Cristina Buarque era uma guardiã do samba

Foto/Reprodução/Contigo.

Ela cantava assim: “Vem, meu menino vadio/Vem, sem mentir pra você/Vem, mas vem sem fantasia/Que da noite pro dia/Você não vai crescer…”.

Ele cantava assim: “Ah, eu quero te dizer/Que o instante de te ver/Custou tanto penar/Não vou me arrepender…”.

Ela era Cristina, 18 anos incompletos. Ele era Chico Buarque, 24 anos, seu irmão ainda muito jovem, mas já uma celebridade na música popular brasileira.

O ano era 1968. O disco, o terceiro e último LP de Chico Buarque na RGE, sua primeira gravadora. A música, chamada Sem Fantasia, ele fez para a peça Roda Viva.

Sem Fantasia é uma das mais belas canções de Chico Buarque. Ele e Maria Bethânia regravaram a música naquele álbum ao vivo de 1975.

Em 2022/23, o dueto de Sem Fantasia era um dos momentos mais emocionantes da turnê que Chico Buarque fez tendo Mônica Salmaso como convidada.

Sem Fantasia com Chico Buarque e Maria Bethânia tem – por causa de Bethânia – uma força dramática que não há no registro original do disco de 1968.

Na gravação de 1968, há uma contenção nas vozes de Chico e de Cristina, mas já estava claro – e o tempo confirmaria – que tínhamos ali um grande momento do compositor.

Sem Fantasia é a primeira lembrança que tenho de Cristina.
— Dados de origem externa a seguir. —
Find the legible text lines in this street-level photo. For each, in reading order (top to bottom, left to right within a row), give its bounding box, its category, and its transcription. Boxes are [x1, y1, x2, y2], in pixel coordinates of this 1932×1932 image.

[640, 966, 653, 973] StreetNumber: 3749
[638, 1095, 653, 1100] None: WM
E foi do que me recordei quando soube da sua morte, aos 74 anos, neste domingo de Páscoa de 2025.

Por muitos anos, Cristina foi só Cristina. O Buarque do irmão famoso, ela só incorporou ao seu nome artístico bem mais tarde, quando nem precisava mais.

Cristina teve uma carreira discretíssima, como ela parecia ser. Seu único grande sucesso popular, no início dos anos 1970, foi o samba Quantas Lágrimas.

Bastidores, Chico compôs para ela, mas Cauby Peixoto gravou, e o que ele fez com a música é tão extraordinário que pensamos ser Cauby, e não Chico, o autor.

Vi Cristina ao vivo no Projeto Pixinguinha de 1979. No Cine Santo Antônio, por cinco noites, ela dividiu o palco com o Época de Ouro, o conjunto de Jacob do Bandolim.

Também vi Cristina num show em que o seu papel não era de protagonista. Dessa vez, ela fazia backing vocal na banda de Paulinho da Viola.

O negócio de Cristina era o samba. A tradição do samba, as rodas de samba do Rio de Janeiro, os grandes autores que infelizmente ficam na sombra. Foi a eles e ao ambiente deles que Cristina se dedicou ao longo de sua carreira.

Ao saber da morte, a compositora Joyce Moreno foi às redes sociais e fez justiça a Cristina ao dizer que o samba perdeu sua guardiã.